Как же я устала. Взяла бутылку — она стояла у стола, налила полстакана, выпила залпом. Села за стол. Документы, бумаги, главы диссертации, копии с оригиналов, которые мне удалось когда-то получить, хотя этого и нельзя.
Посмотрела на фьорд, не увидела — совсем черно. Снова стала думать о Майе, о Нанне, но мысль соскальзывала в пустоту.
Разве я не кривлю душой? Я проснулась посреди ночи, разбуженная этой мыслью. Было холодно, я посмотрела на отражение комнаты у меня за спиной в стекле, в свете настольной лампы по мраку за окном, я уснула за столом, а в приоткрытую дверь сквозило. Я сама оставила ее непритворенной для Лиллен.
Так не покривила ли я душой?
До Кристианы и этого всего я умела найти слова, которые пробивали, как ледорубы. Но теперь они мне не давались. Что сместилось в душе настолько, что оказалось недоступным? Или там ничего не осталось? И борьба закончилась?

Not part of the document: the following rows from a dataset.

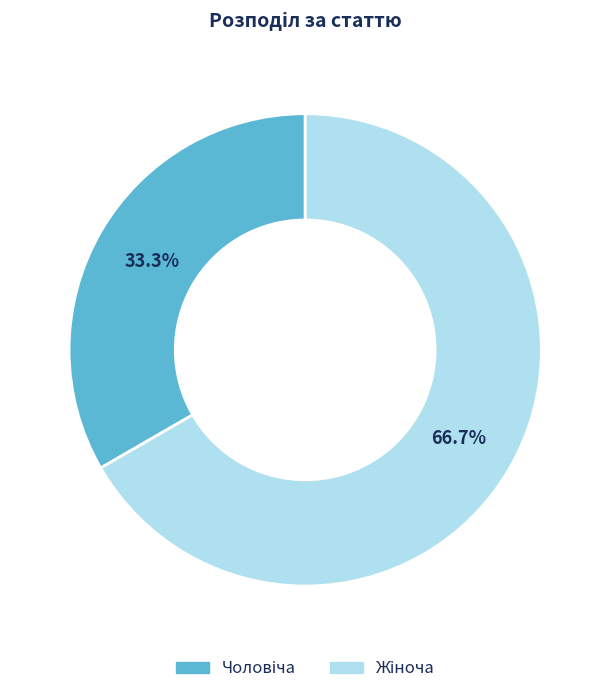

Does any single category account for the majority?

Yes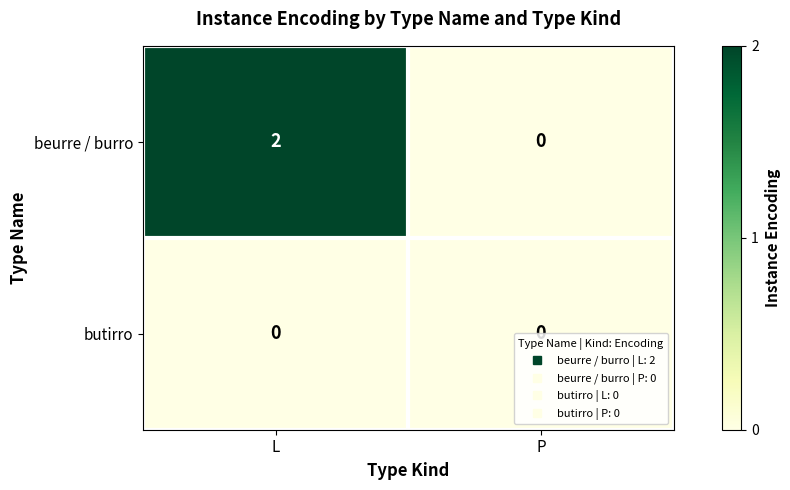

Rank the series at L from highest to lowest value.

beurre / burro, butirro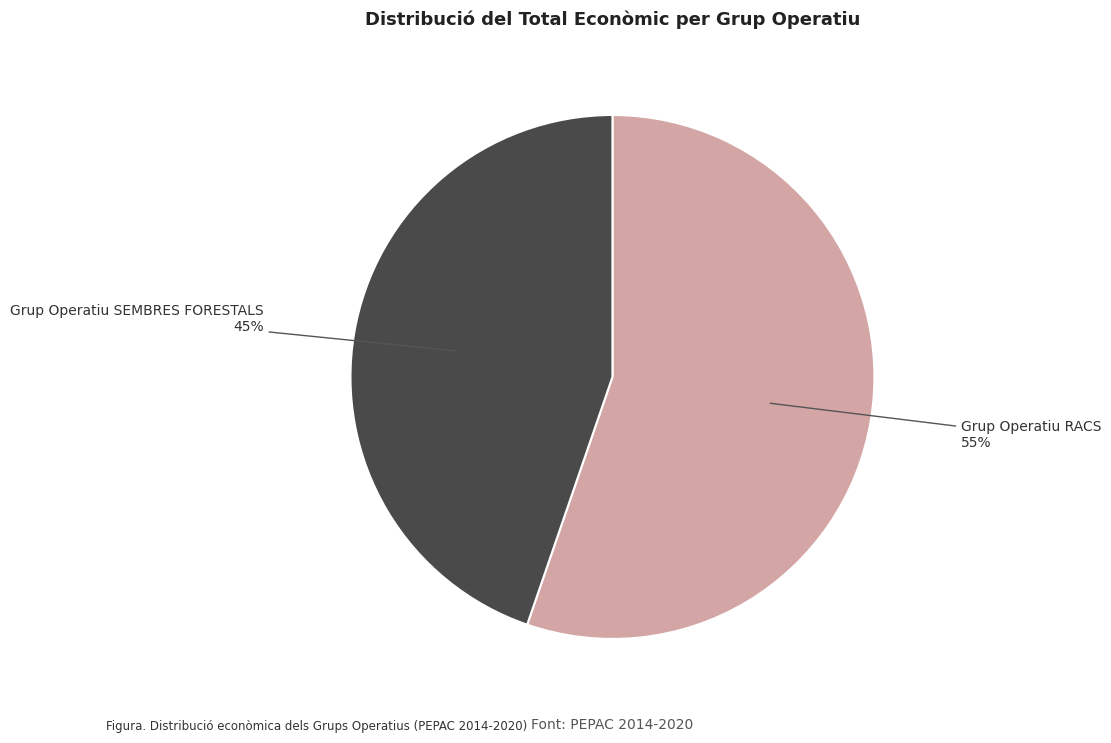

What is the majority slice?

Grup Operatiu RACS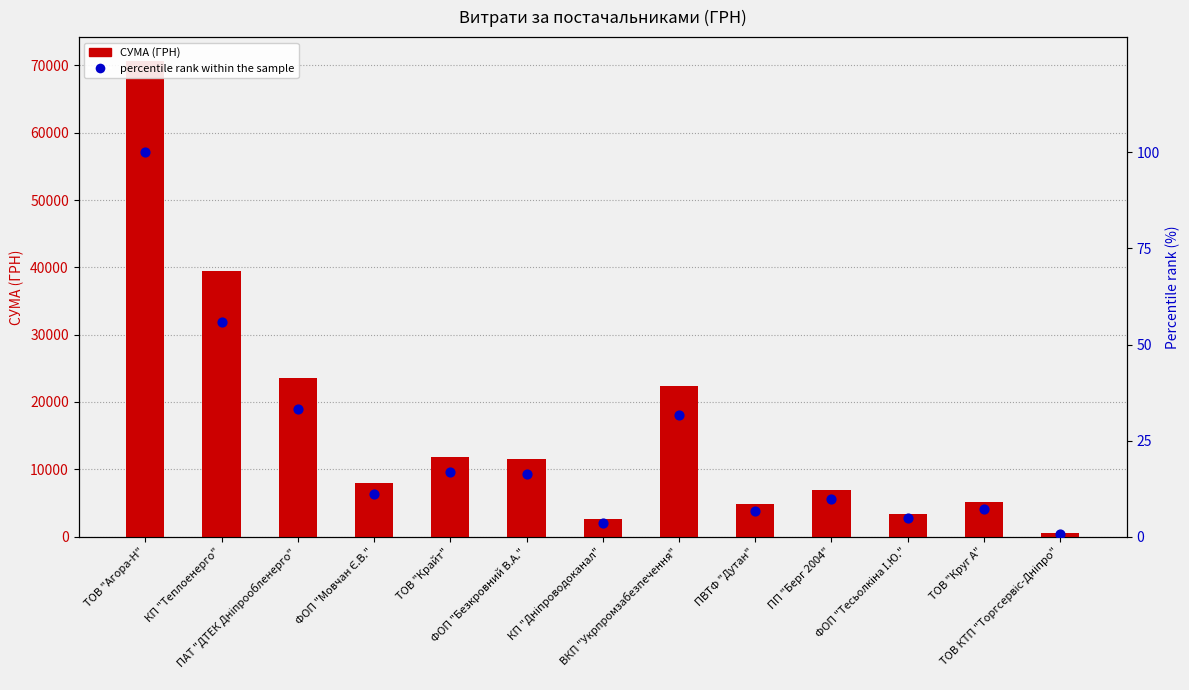

Which series has the largest Y range (max minus min)?

СУМА (ГРН)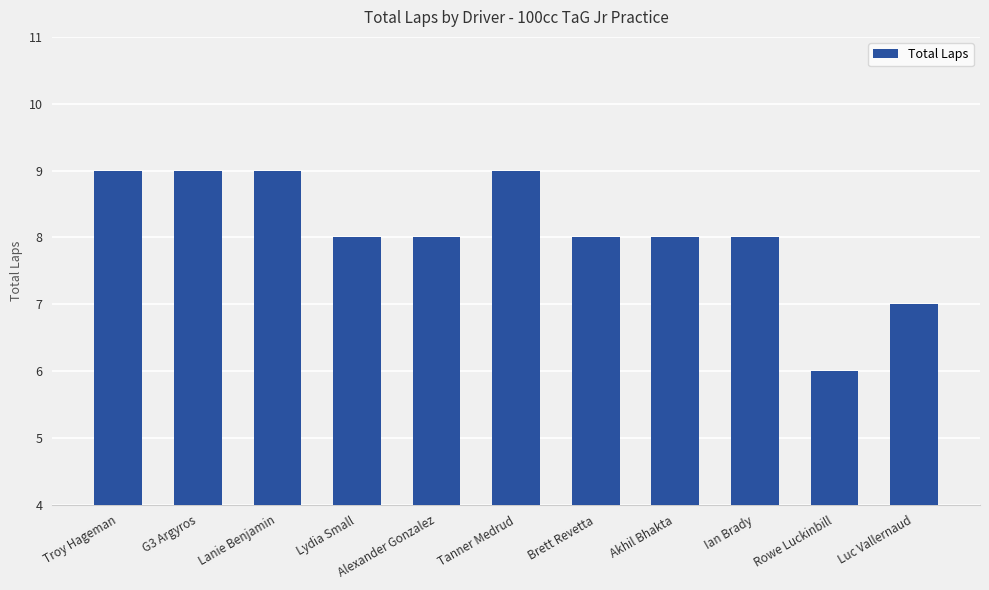

Reading left to right, extract all data points from this chart.

9	9	9	8	8	9	8	8	8	6	7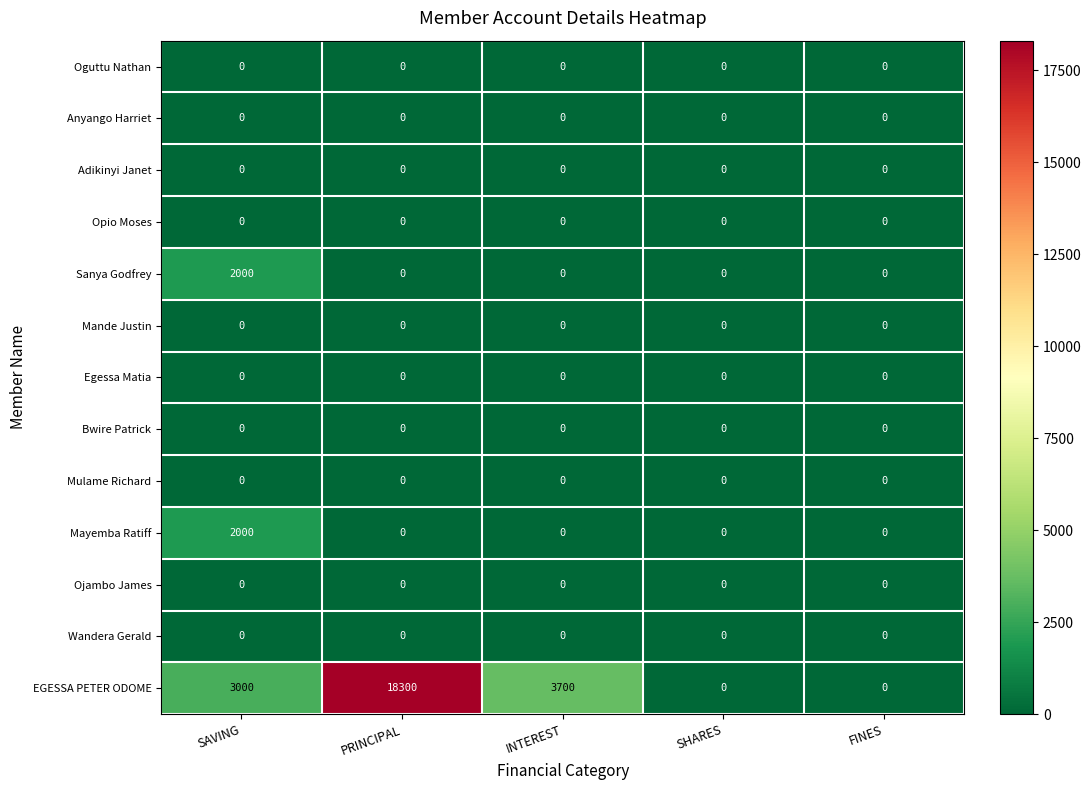

What is the total value across all series at SAVING?

7000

А чем — победила я или проиграла?
Я не знала.
И у меня не получалось думать об этом, облекая мысли в слова. Казалось, словами здесь ничего не добьешься.
Но о чем шла речь? Что такое это «это»?
Я и этого не знала, но страшно боялась обмануть себя именно с «этим», покривить душой, обрасти слой за слоем неправдой, так что потом не вырвешься, не шелохнешься. Хуже того — перестанешь ее видеть и осознавать, она придавит тебя как одеяло, и всё: ни контуров, ни ясности, ни тяжести, а только обезвоженная мягкая земля и песок и поникшая листва.
Я видела свое отражение в стекле перед собой, высвеченное поверх темноты, и не могла припомнить, чтобы хоть раз, хоть однажды за всю зиму ночь была бы такой черной.
Я положила руки на стол перед собой, они были такие маленькие и холодные. Надо лечь поспать, подумала я. Но не встала, не поднялась, сидела за столом лицом к окну и думала не знаю о чем.
Завела машину, выехала на дорогу. Мне надо было в то серое здание, в церковь внизу. Стола, сшитая для меня Кристианой, лежала в пакете на заднем сиденье.
Развиднелось, на той стороне фьорда, далеко внизу, прямо перед глазами высветлилась золотая полоска. Я сидела и смотрела на нее, потом очнулась, спустилась вниз, приготовила Лиллен завтрак, разбудила ее и сказала, что сегодня пятница, она любит пятницы, включила радио, чтобы наполнить кухню звуками, поставила на стол между нами зажженную свечу. Почистили зубы, я отвела Лиллен в сад, вернулась домой.
Проехала автобусную станцию, потом круговой поворот, где справа на горке станция ремонта. А слева вниз до самого фьорда гора, я поехала прямо, было ясно, но так холодно, как уже давно не было. И синее-синее небо, и снег, блестящий на солнце.
С Нанной я поговорила.
Анализы оказались плохими. Врачи считают, что она вдобавок наглоталась таблеток или еще чего-то. Во всяком случае, появились осложнения.
Я выехала на мыс и свернула в первый фьорд. Взгляд скользил по темной синей воде, схваченная морозом трава спускалась вниз до самой каймы водорослей, сверху светлых от инея, но темных снизу, где их касалась вода.